Menurut dia, ada beberapa faktor lain yang mendorong fenomena abrasi akresi di pesisir Sumbar. Faktor-faktor itu adalah material penyusun pantai, paparan gelombang yang berkaitan dengan lokasi apakah ada pelindung pantai baik natural atau buatan.
“Tata guna lahan terpenting adalah kondisi muara-muara sungai sekitar pesisir yang jadi sumber sedimentasi,” katanya.
Selain itu, fenomena abrasi di Sumbar sangat dipengaruhi kondisi hidrodinamika perairan laut lepas dengan kecepatan energi gelombang cukup kuat. Ini disertai material penyusun pantai berupa material bebas seperti pasir.
“Juga tidak disertai upaya penahan atau peredam gelombang tepat guna hingga makin memperparah fenomena abrasi di beberapa tempat.”

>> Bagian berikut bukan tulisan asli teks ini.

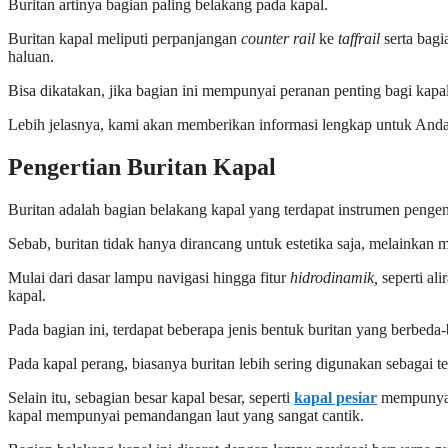
Buritan artinya bagian paling belakang pada kapal.
Buritan kapal meliputi perpanjangan
counter rail
ke
taffrail
serta bagi
haluan.
Bisa dikatakan, jika bagian ini mempunyai peranan penting bagi kapa
Lebih jelasnya, kami akan memberikan informasi lengkap untuk Anda
Pengertian Buritan Kapal
Buritan adalah bagian belakang kapal yang terdapat instrumen pengen
Sebab, buritan tidak hanya dirancang untuk estetika saja, melainkan
Mulai dari dasar lampu navigasi hingga fitur
hidrodinamik,
seperti al
kapal.
Pada bagian ini, terdapat beberapa jenis bentuk buritan yang berbeda-
Pada kapal perang, biasanya buritan lebih sering digunakan sebagai t
Selain itu, sebagian besar kapal besar, seperti
kapal pesiar
mempunyai 
kapal mempunyai pemandangan laut yang sangat cantik.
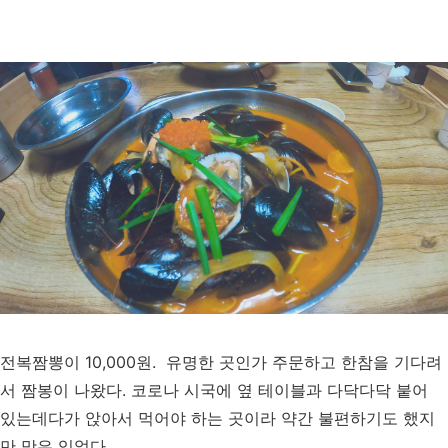
전복짬뽕이 10,000원. 유명한 곳인가 주문하고 한참을 기다려
서 짬봉이 나왔다. 코로나 시국에 옆 테이블과 다닥다닥 붙어
있는데다가 앉아서 먹어야 하는 곳이라 약간 불편하기도 했지
만 맛은 있었다.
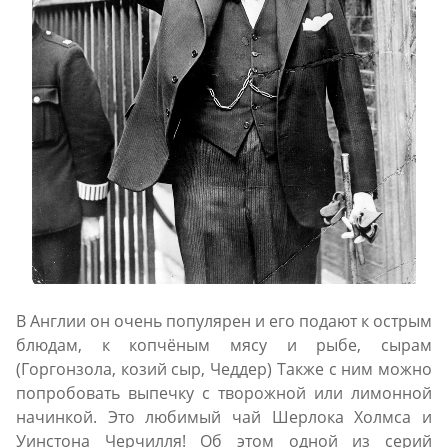
В Англии он очень популярен и его подают к острым
блюдам, к копчёным мясу и рыбе, сырам
(Горгонзола, козий сыр, Чеддер) Также с ним можно
попробовать выпечку с творожной или лимонной
начинкой. Это любимый чай Шерлока Холмса и
Уинстона Черчилля! Об этом одной из серий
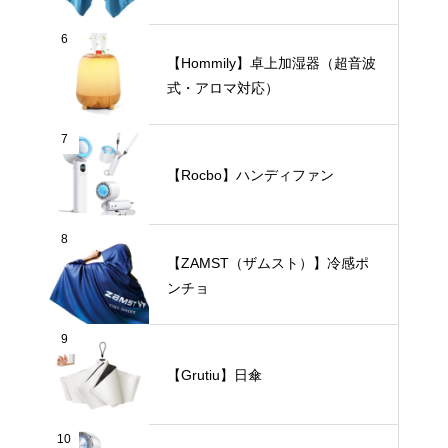
6
【Hommily】卓上加湿器（超音波
式・アロマ対応）
7
【Rocbo】ハンディファン
8
【ZAMST（ザムスト）】冷感ポ
ンチョ
9
【Grutiu】日傘
10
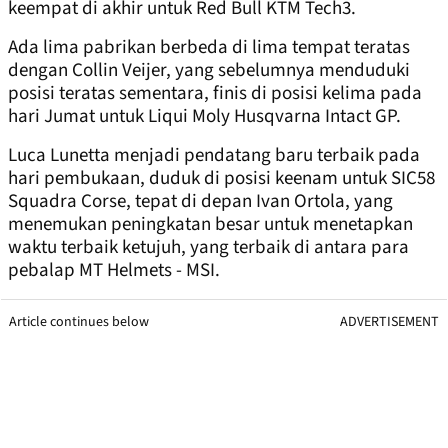
keempat di akhir untuk Red Bull KTM Tech3.
Ada lima pabrikan berbeda di lima tempat teratas
dengan Collin Veijer, yang sebelumnya menduduki
posisi teratas sementara, finis di posisi kelima pada
hari Jumat untuk Liqui Moly Husqvarna Intact GP.
Luca Lunetta menjadi pendatang baru terbaik pada
hari pembukaan, duduk di posisi keenam untuk SIC58
Squadra Corse, tepat di depan Ivan Ortola, yang
menemukan peningkatan besar untuk menetapkan
waktu terbaik ketujuh, yang terbaik di antara para
pebalap MT Helmets - MSI.
Article continues below
ADVERTISEMENT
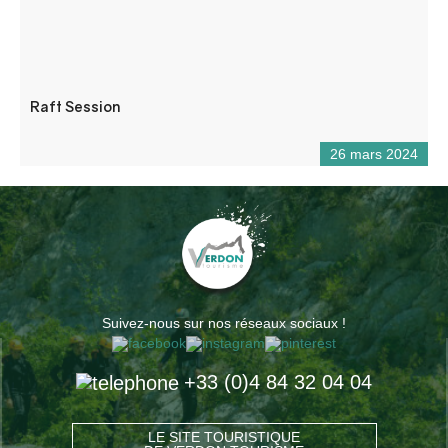
Raft Session
26 mars 2024
Suivez-nous sur nos réseaux sociaux !
+33 (0)4 84 32 04 04
LE SITE TOURISTIQUE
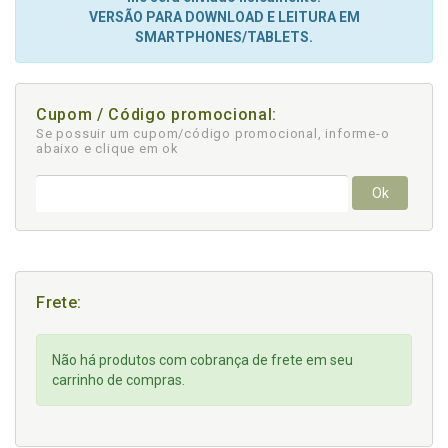
VERSÃO PARA DOWNLOAD E LEITURA EM
SMARTPHONES/TABLETS.
Cupom / Código promocional:
Se possuir um cupom/código promocional, informe-o
abaixo e clique em ok
Ok
Frete:
Não há produtos com cobrança de frete em seu
carrinho de compras.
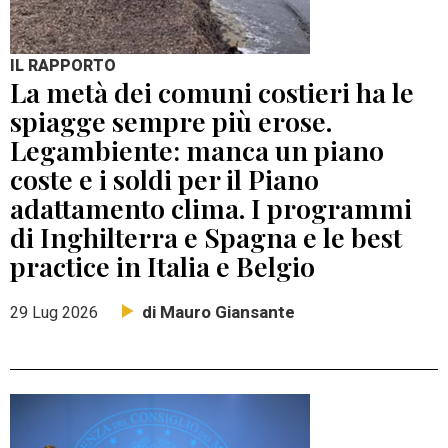
IL RAPPORTO
La metà dei comuni costieri ha le
spiagge sempre più erose.
Legambiente: manca un piano
coste e i soldi per il Piano
adattamento clima. I programmi
di Inghilterra e Spagna e le best
practice in Italia e Belgio
di Mauro Giansante
29 Lug 2026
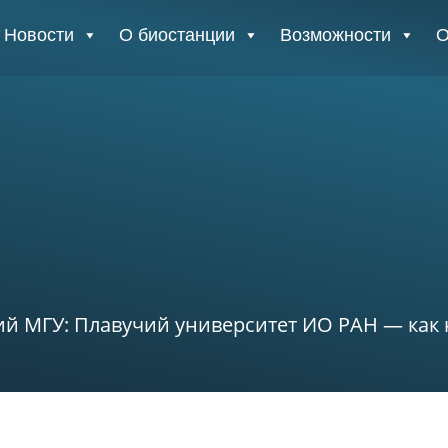
Новости
О биостанции
Возможности
О
й МГУ: Плавучий университет ИО РАН — как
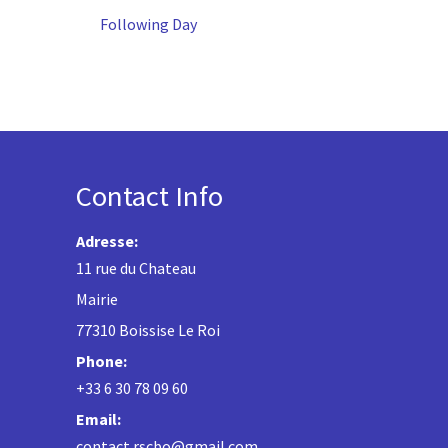
Following Day
Contact Info
Adresse:
11 rue du Chateau
Mairie
77310 Boissise Le Roi
Phone:
+33 6 30 78 09 60
Email:
contact.rscbo@gmail.com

“Penentuan efektivitas pelindung pantai di Sumbar, katanya, sangat penting agar bangunan pelindung pantai bisa efektif meredam energi gelombang dan mengurangi dampak abrasi.
Selain itu, katanya, muka air tanah dangkal di kawasan pesisir jadi satu faktor air tanah pesisir rentan terhadap pencemaran baik antropogenik maupun alam.
Kondisi penggunaan lahan dapat menimbulkan beberapa penyesuaian terhadap alam. Mengingat jumlah sumber daya air tanah pesisir terbatas dan jarak muka air tanah terhadap muka air laut sangat dekat, katanya, dapat memicu proses perubahan kualitas air tanah jadi payau-asin.
Peningkatan ekstraksi air tanah pesisir yang berlebihan, katanya, bisa menyebabkan penurunan muka air tanah. Dengan begitu, zona interface air tanah lebih rendah terhadap zona interface air laut hingga menyebabkan perubahan kualitas air tanah.
Dia bilang, perlu penelitian menyeluruh terhadap fenomena perubahan kualitas air tanah ini hingga dapat diketahui faktor pemicunya, antropogenik atau alam.